How much money have they put into the business?

Well over $100,000.

“We tiptoed into it in the beginning, but as we gained confidence, we decided we would go all in,” said Josh, a former food and beverage salesman. “We decided this is the idea we’re going to win with.”

The Youngs also have funding from a strategic investor that they declined to name.

Who else is involved?

The company pays Brandcraft Strategy LLC in Anderson Township to handle its marketing, branding and consumer research. Its manufacturing partner is Dominion Liquid Technologies LLC, and they store their product at Cloverleaf Cold Storage. The company itself has a large, one-room office on Russell Street in Covington.

What’s next?

One priority is to hire an employee with experience in sales forecasting, who can oversee the manufacturing process to make sure shelves are never empty of Vegy Vida.

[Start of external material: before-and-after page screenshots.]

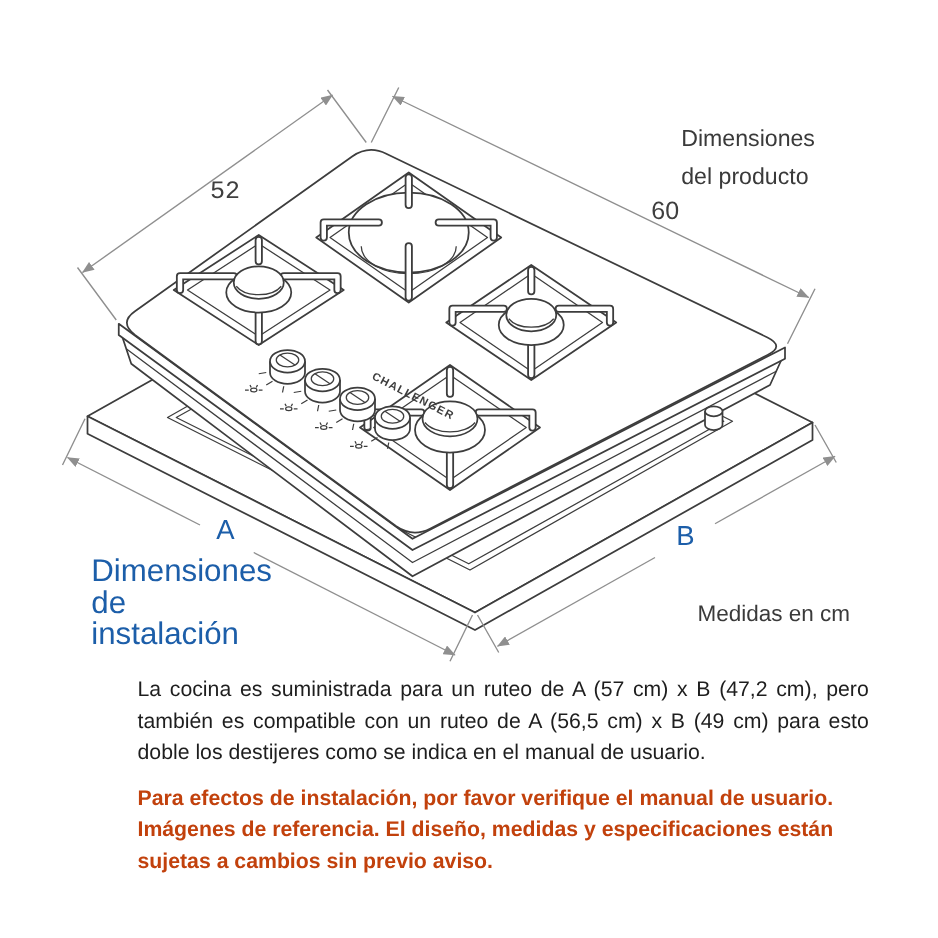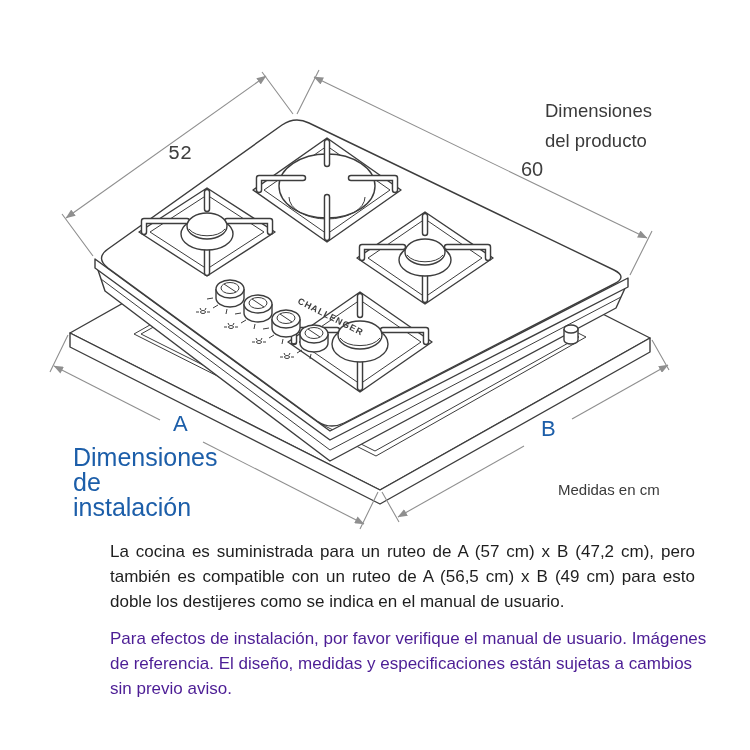--- a/index.html
+++ b/index.html
@@ -3,30 +3,30 @@
 <meta charset="utf-8">
 <style>
   html,body{margin:0;padding:0;background:#ffffff;}
   .stage{position:relative;width:750px;height:750px;background:#fff;overflow:hidden;
          font-family:"Liberation Sans", sans-serif;}
   .stage svg{position:absolute;left:0;top:0;}
   .lbl{position:absolute;color:#3a3a3a;}
   .lbl.blue{color:var(--accent,#1c5ea9);}
   .product-label{left:545px;top:96px;width:134px;font-size:18.5px;line-height:30px;}
   .install-label{left:73px;top:445px;width:126px;font-size:25px;line-height:25px;}
-  .units-label{left:558px;top:481px;font-size:15px;}
+  .units-label{left:558px;top:481px;font-size:18px;}
   .num{font-size:20px;color:#3f3f3f;}
   .num-52{left:168px;top:142px;font-family:Liberation Mono, monospace;}
   .num-60{left:521px;top:158px;}
   .axis{font-size:22px;}
   .label-a{left:173px;top:411px;}
   .label-b{left:541px;top:416px;}
   .para{position:absolute;color:#1e1e1e;font-size:17px;line-height:25px;margin-left:48px;}
   .para1{left:62px;top:539px;width:585px;text-align:justify;}
-  .para2{left:62px;top:626px;width:600px;font-weight:normal;color:#4c1d95;}
+  .para2{left:62px;top:626px;width:600px;font-weight:bold;color:#c2410c;}
   .fw{fill:#ffffff;stroke:#3d3d3d;stroke-width:1.4;stroke-linejoin:round;}
   .thin{fill:none;stroke:#3d3d3d;stroke-width:1;stroke-linejoin:round;}
   .dim{fill:none;stroke:#8f8f8f;stroke-width:1.1;}
   .prong-d{fill:none;stroke:#3d3d3d;stroke-width:6.5;stroke-linecap:round;stroke-linejoin:round;}
   .prong-w{fill:none;stroke:#ffffff;stroke-width:3.6;stroke-linecap:round;stroke-linejoin:round;}
   .logo{font-family:"Liberation Sans",sans-serif;font-size:9px;font-weight:bold;
         letter-spacing:1px;fill:#3d3d3d;}
 </style>
 </head>
 <body>

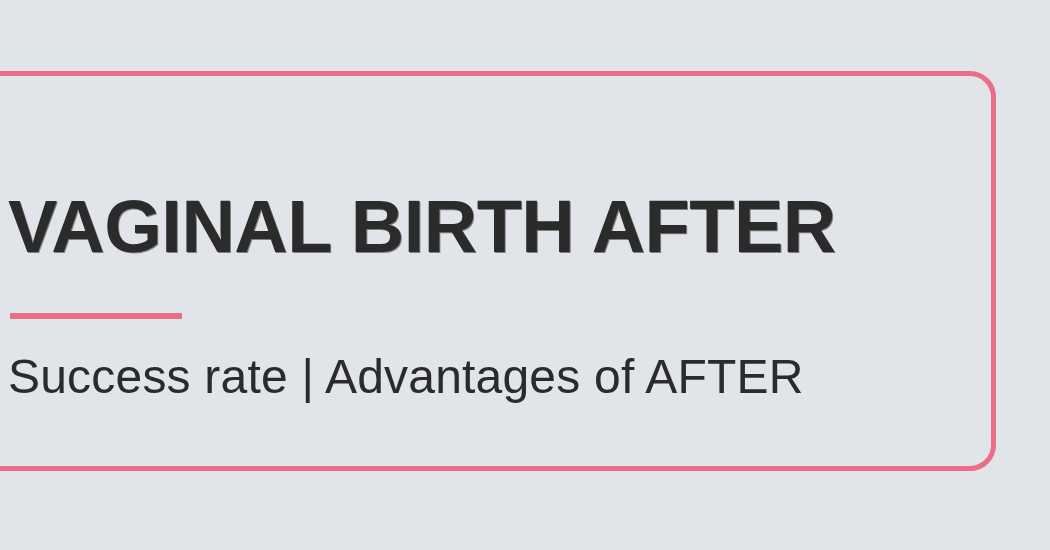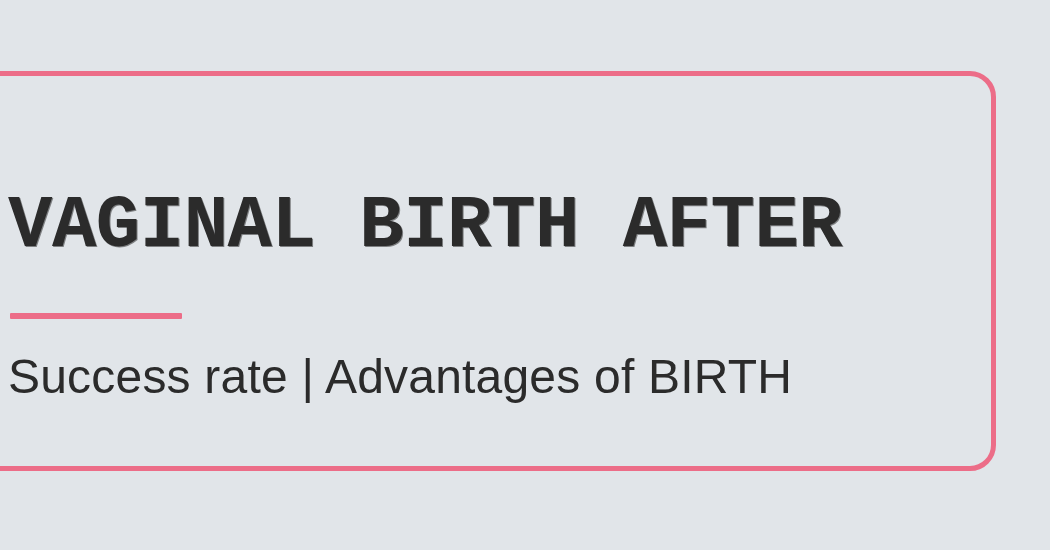--- a/index.html
+++ b/index.html
@@ -48,21 +48,21 @@
   .title-block {
     position: absolute;
     left: 8px;
     top: 48px;
     width: 980px;
   }
 
   .headline {
     margin: 0;
     color: #2b2b2b;
-    font-family: Liberation Mono, monospace;
+    font-family: Liberation Sans, sans-serif;
     font-size: 74px;
     line-height: 0.97;
     font-weight: 700;
     letter-spacing: -0.5px;
     text-transform: uppercase;
     font-stretch: condensed;
     transform: scaleX(1.0);
     transform-origin: left top;
     white-space: pre-line;
     text-shadow: 1px 1px 0 rgba(43,43,43,0.55);
@@ -106,17 +106,17 @@
   <div class="card-content">
 
     <div class="title-block">
       <h1 class="headline">
         <span class="line">VAGINAL BIRTH AFTER</span>
       </h1>
     </div>
 
     <div class="divider"></div>
 
-    <p class="subtitle">Success rate | Advantages of BIRTH</p>
+    <p class="subtitle">Success rate | Advantages of AFTER</p>
 
   </div>
 
 </div>
 
 </body></html>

“The worst thing you can do is run out of product,” Josh said.

Another priority is to hire some sales staff to call on all the relevant retailers. Also, the product’s label will be redone with pictures that give consumers a better idea of what vegetables each sauce can be used with – an idea that came from marketing research.

“It was a little hard for people to understand what it is, and what it was for,” Heather said.

Most supermarket shoppers make a buy/don’t buy decision within three seconds of picking up a product, Josh said.

Longer term, the Youngs hope to create healthy food products for adults, too. There’s not a product on a supermarket shelf that can’t be made more healthy, Josh said.

So do Heather’s nieces like the product?

“They love it. They go crazy for it,” Heather said.